11. Mevlânâ Şiir Şöleni ve Şiir Atölyeleri programında Ahmet Aka, Ali Ayçil, Ali Bal, Ali K. Metin, Burhan Sakallı, Duran Boz, Emre Öztürk, Emre Söylemez, Eray Sarıçam, Fatma Şengil Süzer, Gökhan Akçiçek, Hıdır Toraman, Hicabi Kırlangıç, İbrahim Demirci, İhsan Deniz, M. Ali Köseoğlu, Mehmet Aycı, Mehmet Narlı, Murat Küçükçiftçi, Murat Soyak, Mustafa Aydoğan, Mustafa Uçurum, Osman Özbahçe, Ömer Korkmaz, Selçuk Küpçük, Selim Somuncu, Tuba Kaplan, Vasfettin Yağız, Vural Kaya, Yunus Emre Altuntaş, Yusuf Araf ise birbirinden kıymetli eserleriyle Konyalılara şiir ziyafeti sundu.

TYB Şeref Başkanı D. Mehmet Doğan’ın 14 Ağustos akşamı, Konya’da Karatay Belediyesi ve TYB Konya Şubesi tarafından düzenlenen 11’nci Mevlâna Şiir Şöleni’nde yaptığı konuşmada ise: “Mademki şiir şölenindeyiz, biz de teberrüken bir şiir okuyarak başlayalım. Elbette kendi şiirimiz değil; kimin olduğunu tahmin edenler ve bilenler çıkacaktır elbette;

‘Ol kim gide uzak yola gerek azık ala bile Almaz ise yolda kala irmeye hergiz menzile Virdi sana malı Çalap ta hayra kılsın sebep Hayr eyle kıl hakkı talep vermeden ol malin yele Bugün sevinirsin benim altunum akçem çok deyu Anmaz mısın ol günü kim muhtaç olasın bir pula..

Yoksul isen sabreyle gil ger bay isen hayreyle gil Her bir hale şükreyle gil Hak döndürür haldan hala Hakka bana ne mal gerek dileğim eyu hal gerek Ne kıl gerek ne kal gerek kendüzini bilen kula’

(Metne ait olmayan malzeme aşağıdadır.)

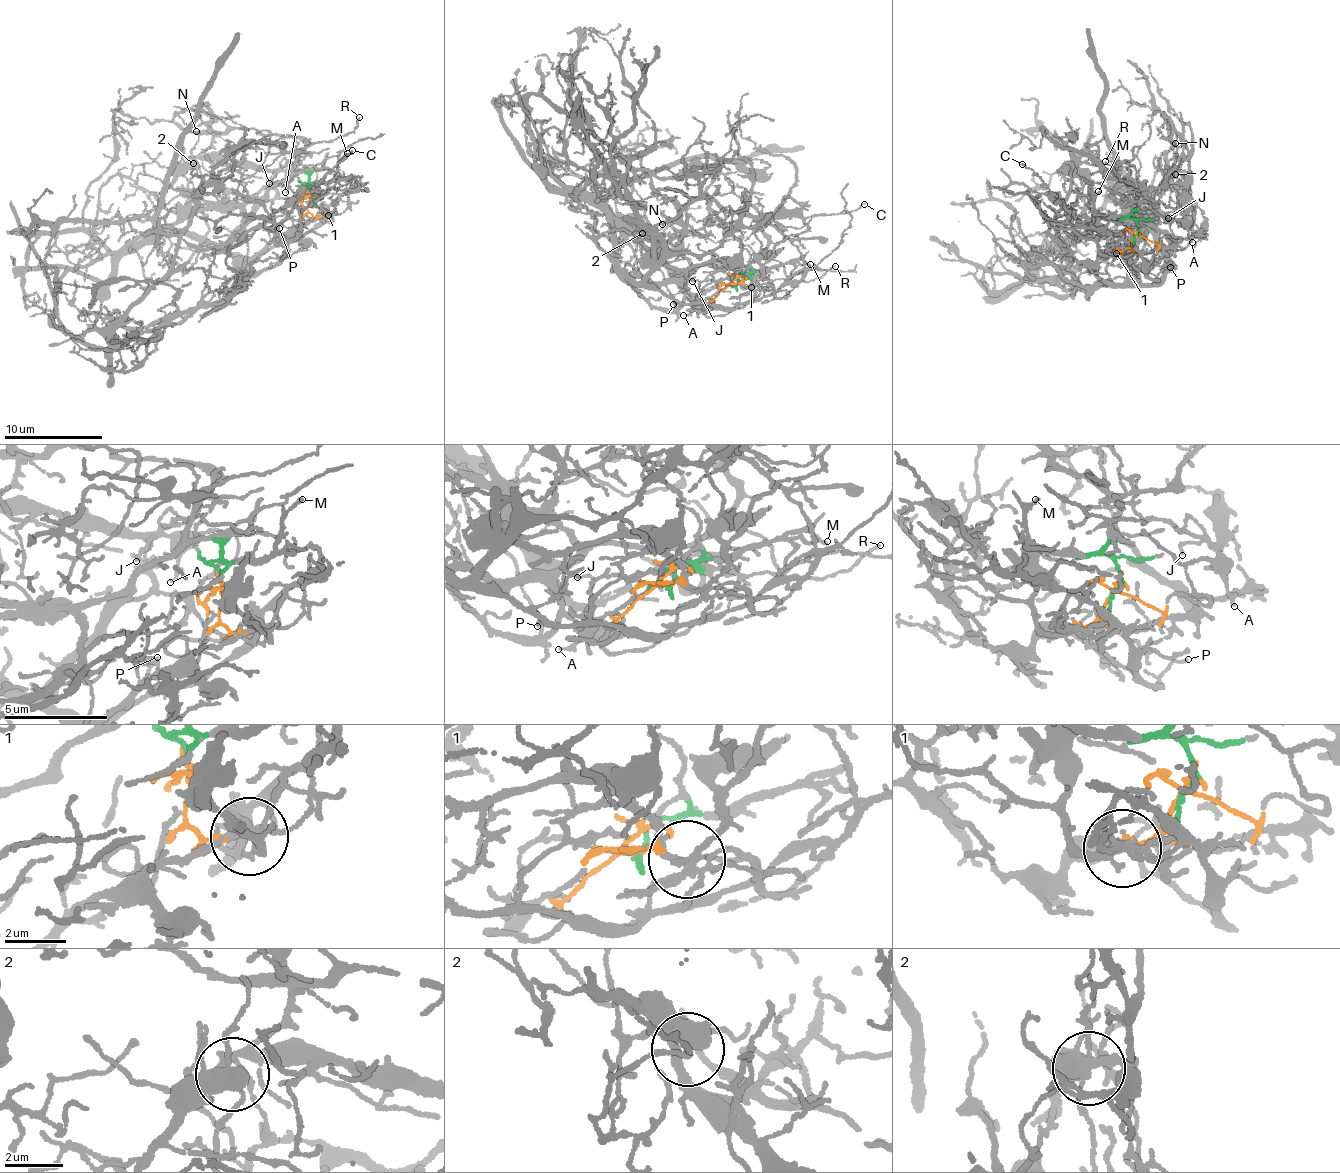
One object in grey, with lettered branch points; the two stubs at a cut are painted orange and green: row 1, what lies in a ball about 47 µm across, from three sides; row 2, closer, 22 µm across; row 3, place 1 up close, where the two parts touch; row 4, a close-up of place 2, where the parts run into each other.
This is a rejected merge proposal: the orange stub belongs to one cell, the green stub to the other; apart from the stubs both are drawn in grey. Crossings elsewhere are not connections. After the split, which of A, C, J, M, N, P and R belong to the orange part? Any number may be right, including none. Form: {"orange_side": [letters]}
{"orange_side": ["A", "C", "J"]}

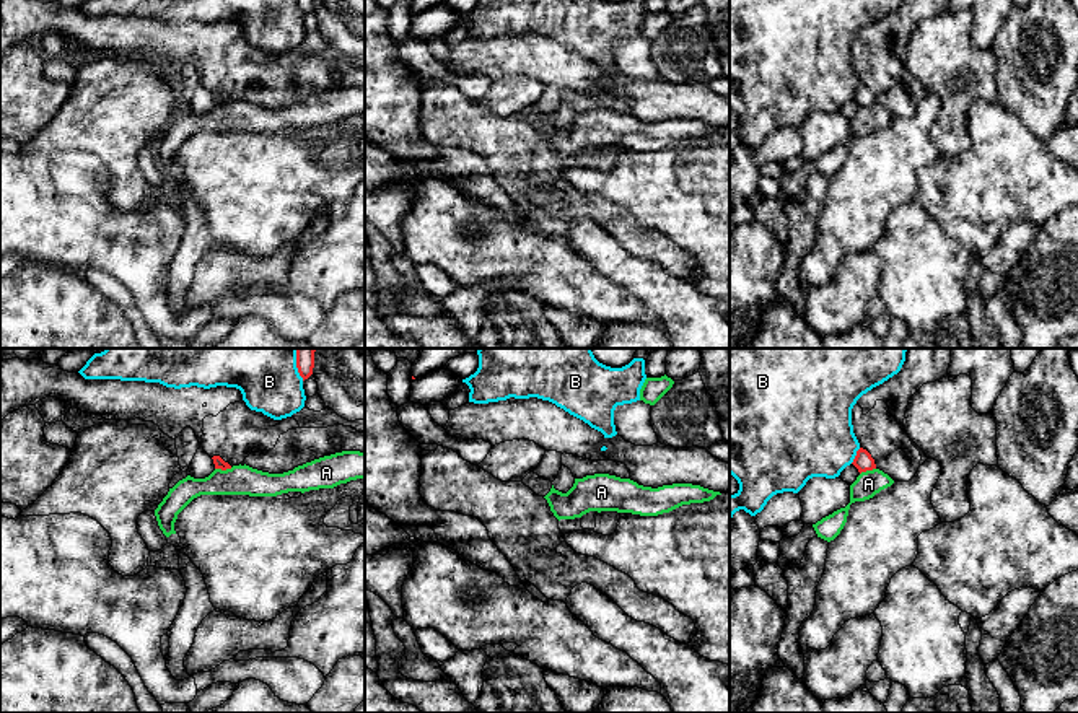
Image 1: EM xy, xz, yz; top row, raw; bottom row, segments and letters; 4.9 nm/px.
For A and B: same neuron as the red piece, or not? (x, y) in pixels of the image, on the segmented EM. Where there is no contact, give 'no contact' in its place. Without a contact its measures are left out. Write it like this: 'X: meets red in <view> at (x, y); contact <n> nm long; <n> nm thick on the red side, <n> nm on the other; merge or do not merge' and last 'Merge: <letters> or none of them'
A: meets red in xy at (223, 469); contact 90 nm long; 50 nm thick on the red side, 140 nm on the other; do not merge
B: meets red in yz at (855, 456); contact 90 nm long; 90 nm thick on the red side, 420 nm on the other; do not merge
Merge: none of them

Bu akşam, Anadolu’da şiirin kaynadığı yerdeyiz; burası Selçuklu sarayının gül bahçesi, devrin sultanı bu bahçeyi zamanın âlimler sultanına bahşetmiş. Şiirimizin bereketli toprağı burası. İşte o gür kaynak, bu topraklarda meydana çıkan edebiyatın esasını teşkil etmiştir. 13. yüzyılda Farsça yazılan Mesnevî, düşman istilası ile dağılan, parçalanan bir coğrafyada bir vahdet ifadesi idi. Mevlâna on binlerce beyitlik eserinde işte bu vahdet arayışını hikâye etti. Daha sonra ortaya çıkan edebiyatçılar, şairler için Mesnevî vazgeçilmez bir kaynaktı. Ben derim ki, Anadolu’da teşekkül eden Oğuz Türkçesi edebiyatın çıkış noktası da burasıdır. Bu akşam vakti Türkiye’nin dört bucağından bunca şairin burada cem olması boşuna değildir! Yedi asırlık bereketin kaynağı topraklardayız.” dedi.